A heart count in my WIP causes mine to sink

I just did a search through my latest WIP, which is 14,040 words, and already it contains 14 mentions of the word 'heart'.

And in my first MS that's locked in a drawer never to be opened, the organ that pushes blood from one part of the body to the other appears over 80 times.
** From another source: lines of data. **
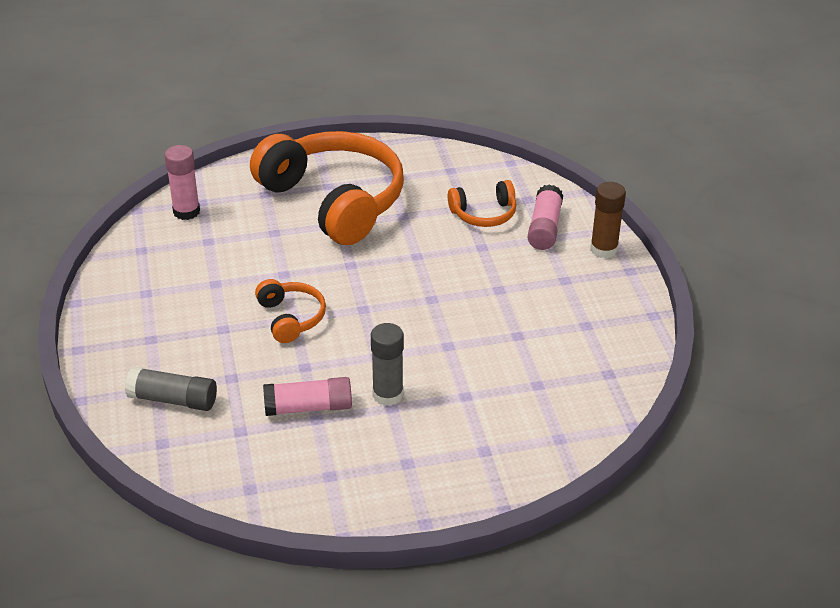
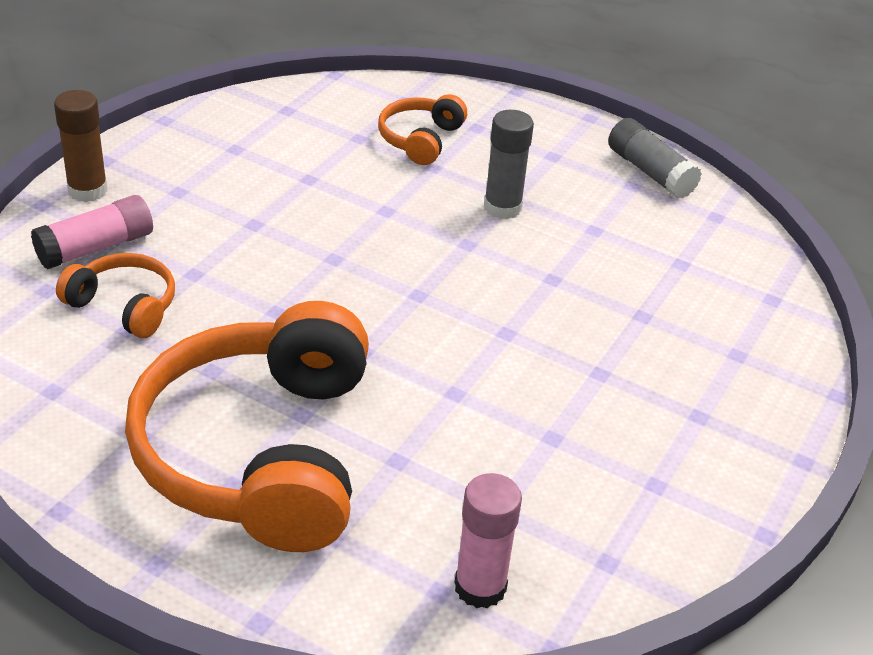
camera: 140 degrees left, 0 degrees up
(173, 400) = (727, 331): grey glue stick -> grey glue stick (650, 172)
(290, 318) = (509, 335): orange headphones -> orange headphones (421, 139)
(308, 407) = (591, 242): pink glue stick -> none

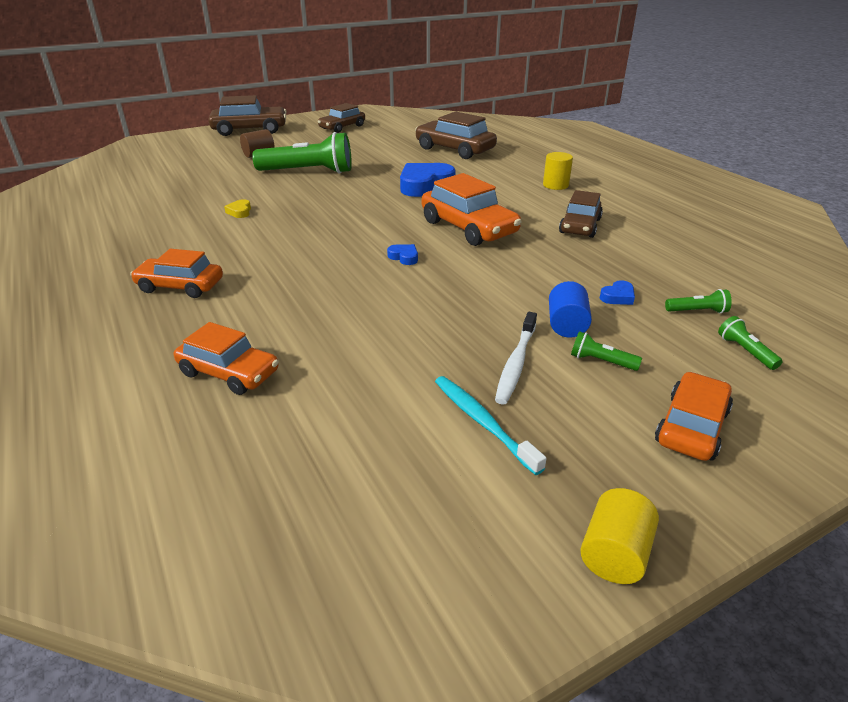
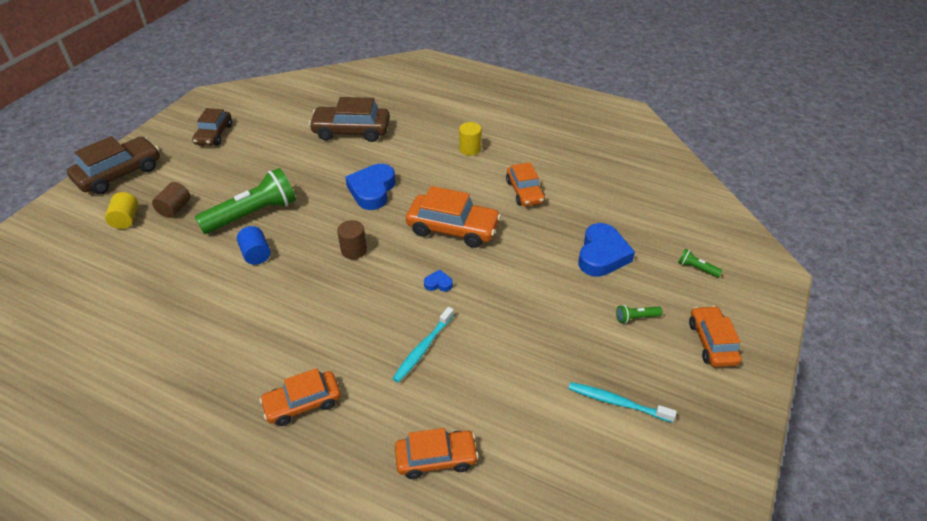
camera: 35 degrees left, 10 degrees up
(240, 212) = (250, 294): yellow heart -> none
(329, 293) = (423, 348): none -> turquoise toothbrush
(358, 213) = (354, 250): none -> brown cylinder
(516, 363) = (595, 345): white toothbrush -> none
(566, 325) = (595, 297): blue cylinder -> blue cylinder (256, 254)
(580, 226) = (524, 191): brown car -> orange car
(614, 553) = (739, 446): yellow cylinder -> yellow cylinder (126, 219)
(617, 297) = (602, 255): blue heart -> blue heart, size x2.28
(697, 311) = (651, 246): green flashlight -> none

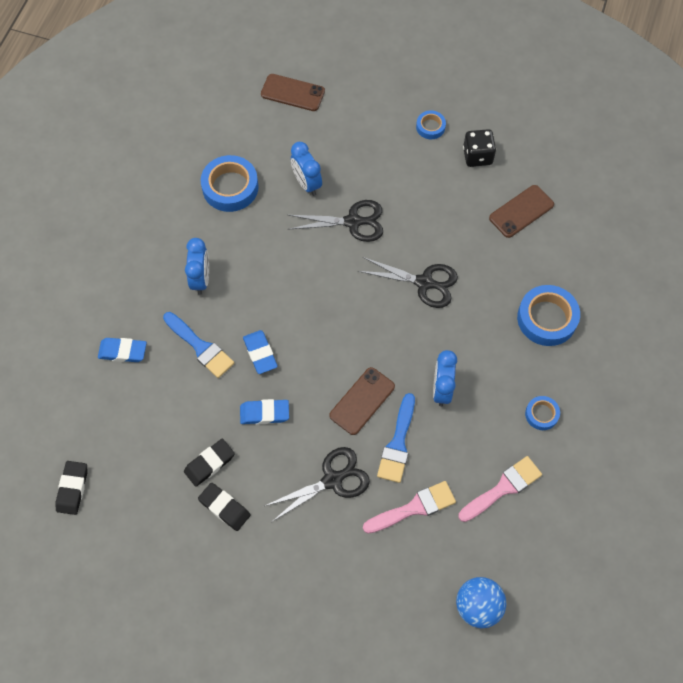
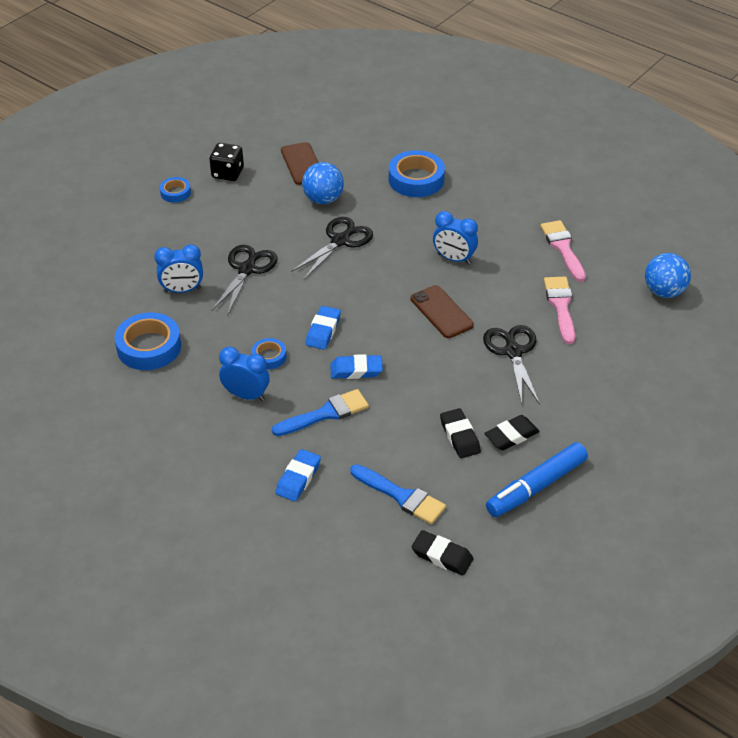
camera: 70 degrees left, 20 degrees down
(170, 545) = (536, 487): none -> blue marker
(264, 413) = (423, 382): blue eraser -> blue eraser (323, 331)
(292, 93) = (66, 273): brown phone -> none
(398, 443) = (494, 300): blue brush -> blue brush (401, 496)
(477, 248) = (323, 199): none -> blue ball
(541, 414) = (504, 207): blue tape -> blue tape (269, 356)

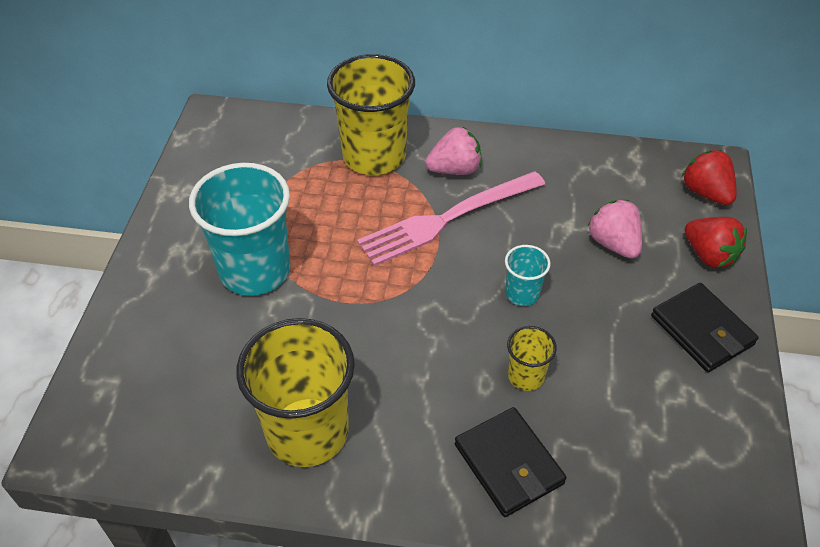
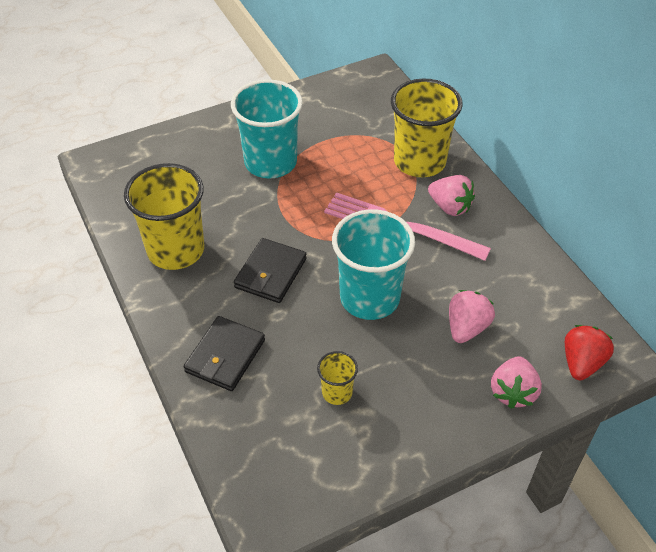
camera: 55 degrees right, 0 degrees up
(522, 294) = (369, 298): turquoise cup -> turquoise cup, size x2.14
(526, 376) = (301, 333): yellow cup -> yellow cup (337, 392)
(702, 330) = (430, 417): black wallet -> black wallet (270, 273)
(709, 255) = (512, 392): red strawberry -> pink strawberry

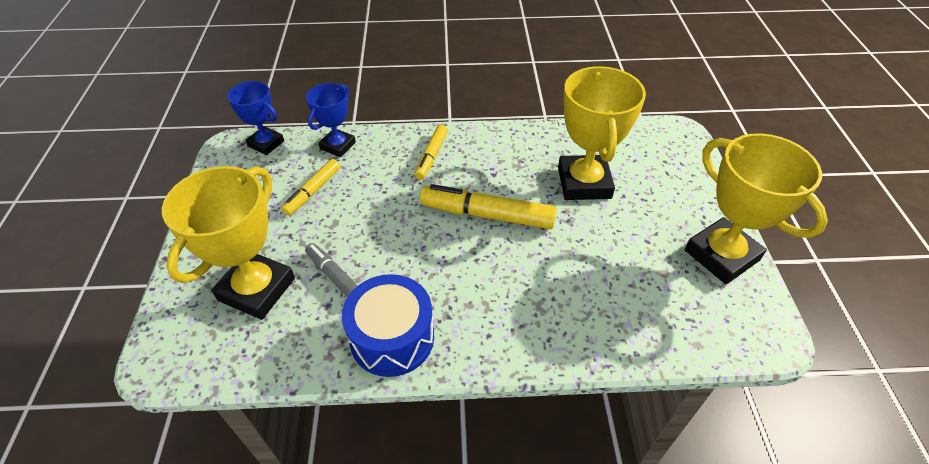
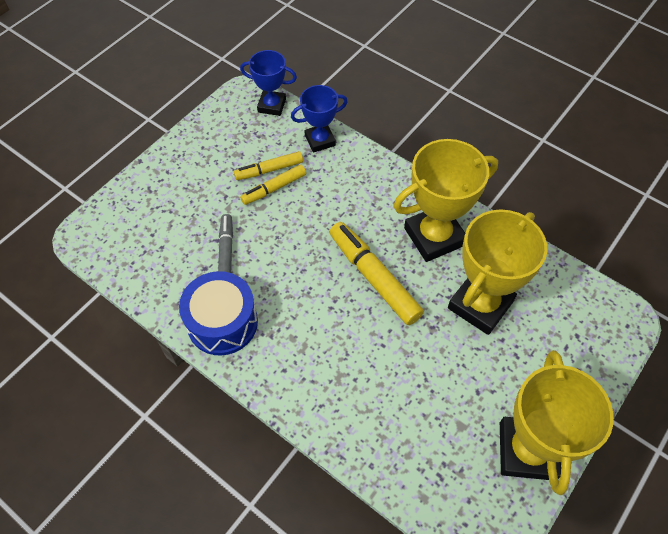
camera: 40 degrees right, 10 degrees up
(257, 289) = (173, 224): yellow trophy -> yellow trophy (434, 236)
(266, 143) = (272, 105): blue trophy -> blue trophy turned 60 degrees counterclockwise
(431, 156) = (380, 196): yellow marker -> yellow marker (274, 188)

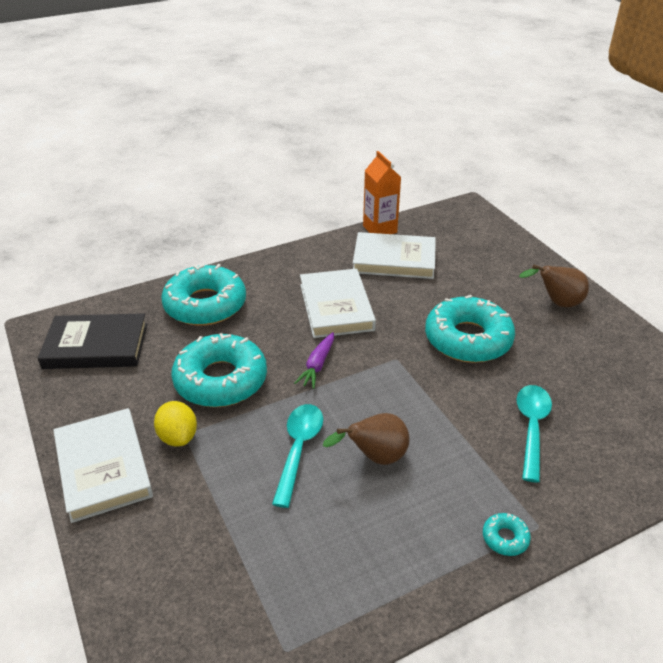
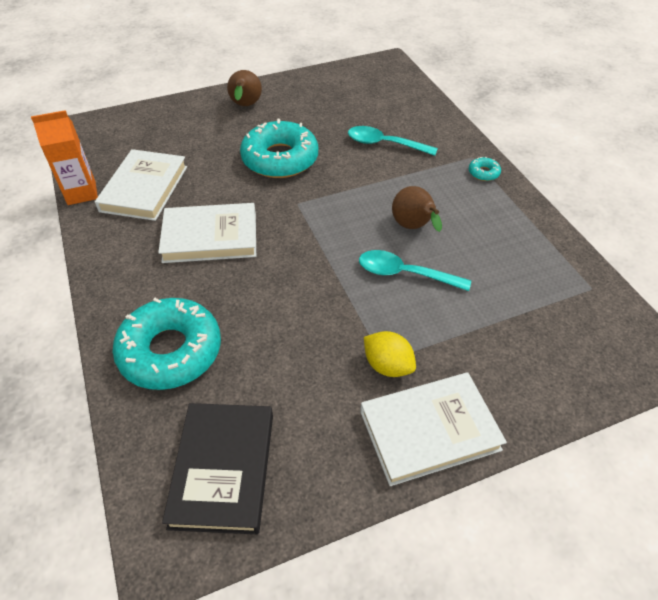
camera: 85 degrees left, 10 degrees up
(178, 437) = (387, 365): yellow lemon -> yellow lemon turned 60 degrees clockwise
(221, 380) = (308, 332): turquoise donut -> none
(317, 365) = (297, 256): purple carrot -> none

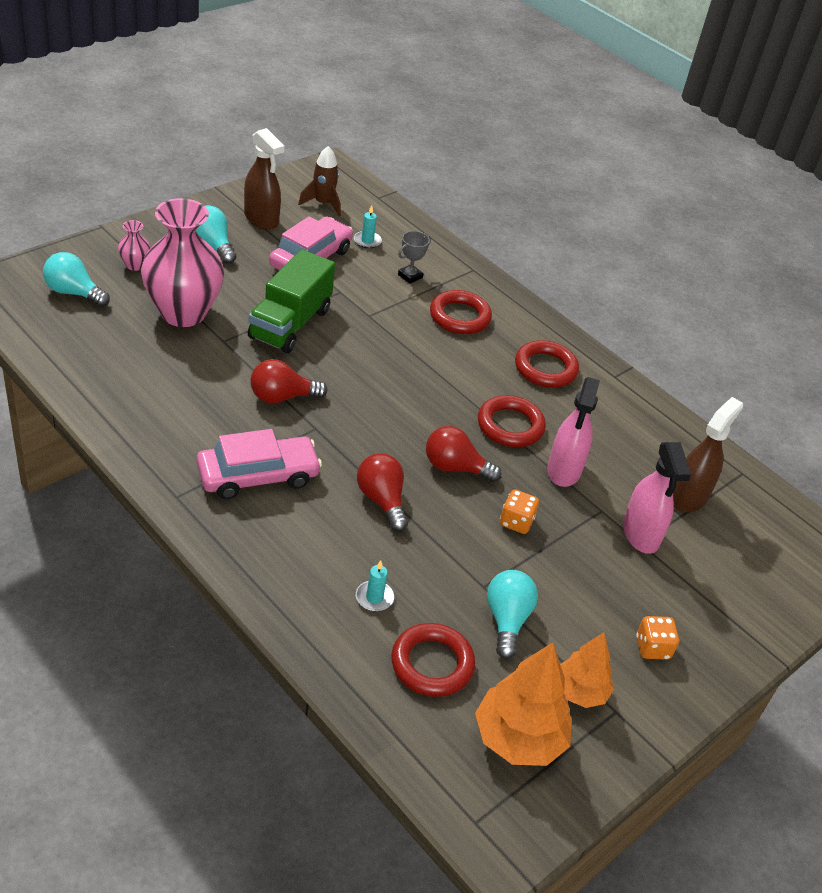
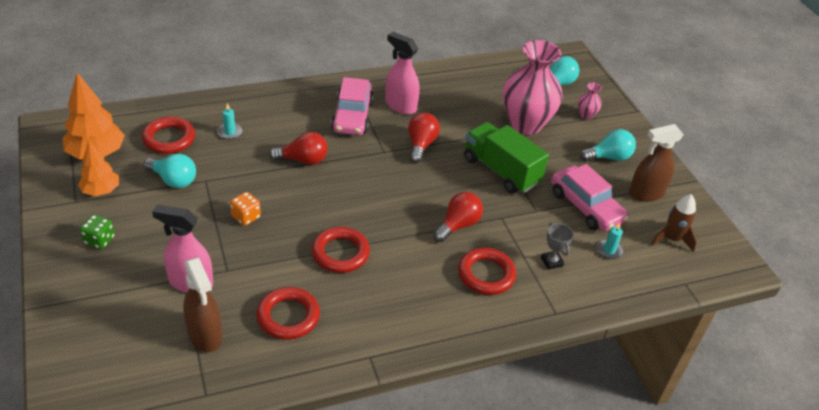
camera: 115 degrees right, 0 degrees up
(455, 467) = (313, 205): red light bulb -> red light bulb (458, 225)
(545, 368) = (398, 307): red ring -> red ring (288, 316)
(564, 470) = (278, 265): pink spray bottle -> pink spray bottle (400, 106)
(652, 648) = (99, 240): orange dice -> green dice

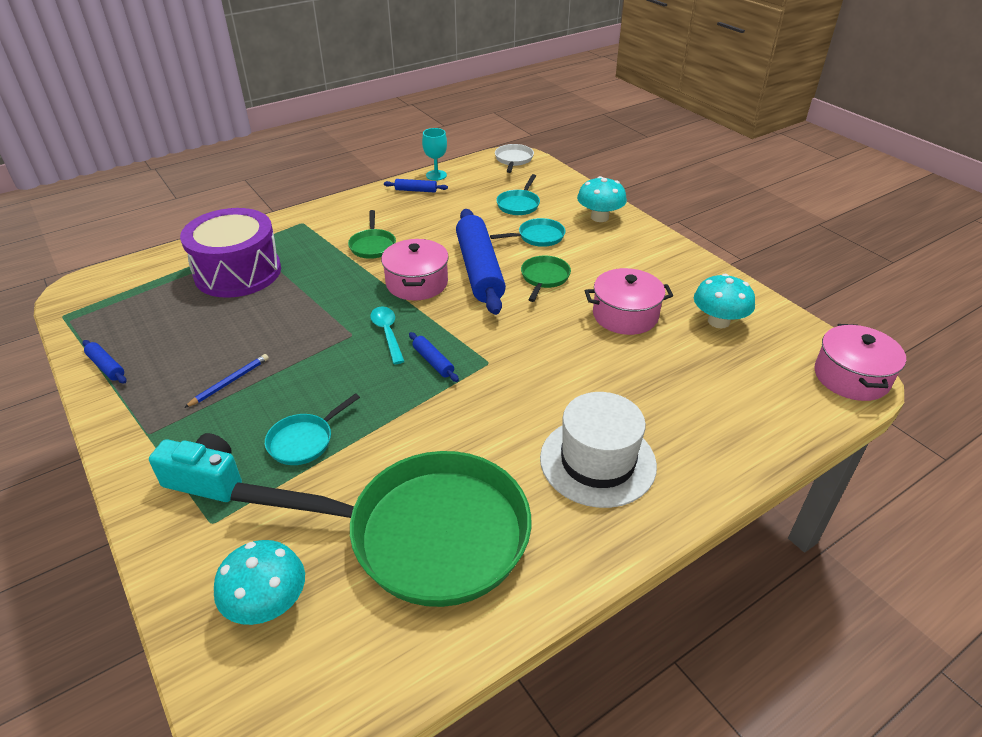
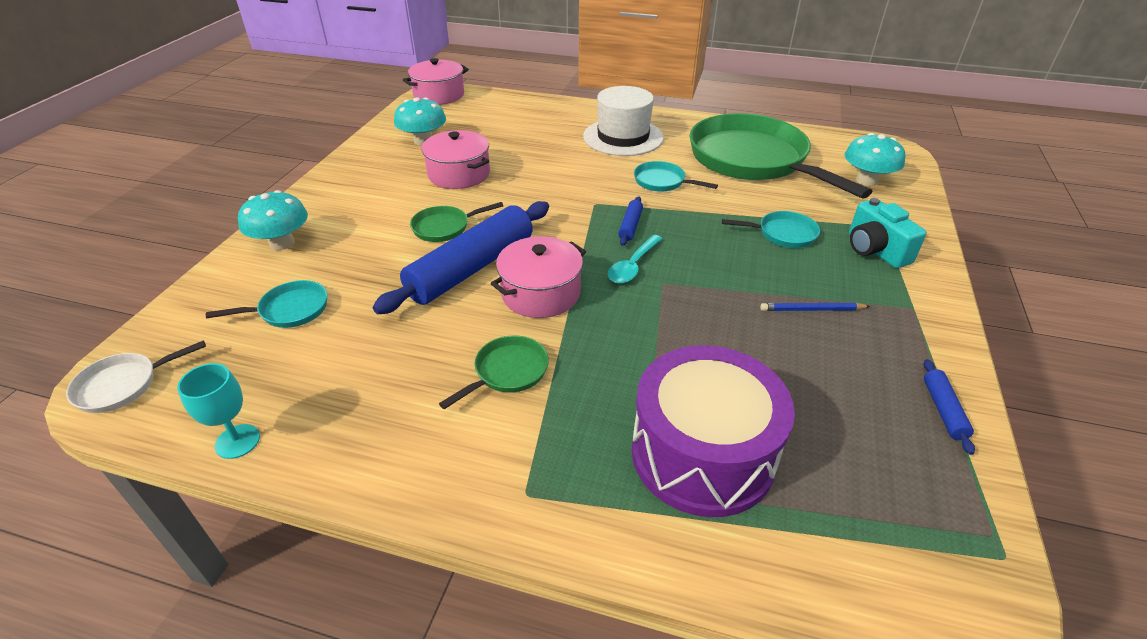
camera: 130 degrees left, 0 degrees up
(416, 190) = (312, 431): blue rolling pin -> none
(538, 237) = (365, 262): turquoise pan -> turquoise pan (662, 182)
How's that for heart-attack material? 

I don't know whether you can have too many hearts in a romance, but I tend to rely on this essential organ too much in my attempts to evoke reactions from my characters. 

There's hearts beating, flying, swooping and sinking all over the shop!

There's tired analogies such as 'her heart beat like a drum' and other cliches including racing, heavy, empty and hollow hearts

A quick flick through several romance novels reveals: His heart stopped, his heart turned over, joy flooded her heart, her heart sank, his heart twisted in sympathy, her aching heart, heart banging against her rib cage, her heart beat out a grim rhythm of a farewell, he sounded as if she gashed a hole in his heart, her heart launched into a veering race (these last three, all very nice, are from Anna Campbell's Tempt The Devil). 

If the heart is used sparingly, it can be used to good effect. But too much of anything isn't recommended.

If there's anyone out there who can help me with this (and don't suggest I try using my imagination), I'd like to know. How does one describe a character's emotions without falling into cliches and relying on heart analogies and metaphors? 

 PS: This post was inspired by a poignant quote from an article in The Sun-Herald, where a former member of the French Foreign Legion, David Mason, says: "I stood next to the cot [of baby boy Abdou, who dies] and felt one of the strings that bound my heart to my soul stretch and snap."

PPS: I took the photo of these fibreglass heart lights at Ku de ta in Bali. It's an amazing nightclub that overlooks the beach at Seminyak on the south coast. The hearts were strung up in a tree at the entrance to the club to celebrate its tenth anniversary.


Anonymous said...

Oh dear, my heart goes out to you, Shayne. LOL. I think this writing caper can be quite hard at times. As for helping you out I can't as I seem to do the same.
Great post by the way, warmed the cockles of my heart.
Sorry, couldn't resist.
Tam :)

Shayne said...

Many thanks for your heartfelt response.


Anonymous said...

Her heart melted, all down the front of her little black dress. She vowed never again would she stop for ice cream on her way to a date.


Anita Joy said...

Shayne, I am going to completely ignore your post, because otherwise I might feel compelled to do a search of my ms - and I refuse!

So instead I am going to comment on your lovely heart photo - gorgeous (maybe you should send to Rach for the cover of a future HeartsTalk).

Shayne said...

Hey Danny Boy,
You are a heartless rogue dog. That was rather clever.

It is depressing, I understand how you feel about these matters of the heart.

ARRGGGHHH! I've got Tam's compulsion.

jenn j mcleod said...

Don't lose heart, Shayne!!!!! I'm sure heart troubles, once diagnosed, can be treated but buggered if I know how. My question is when does something go from being a 'lovely phrase' (like that snapping strings example) to a cliche? Hmmm! More questions. Sorry, I know you wanted answers not more questions :)

Shayne said...

Hi Jenn,

My achy breaky heart!!!!!!!!!!!!!!!!!!!!!!!!!!!!!!!!!!!!!!!!!!!!!!!!!!!!!!!!!!!!!!!!!!!!!!!!!!!!!!!!!!!!!!!!!!!!!!!!!!!!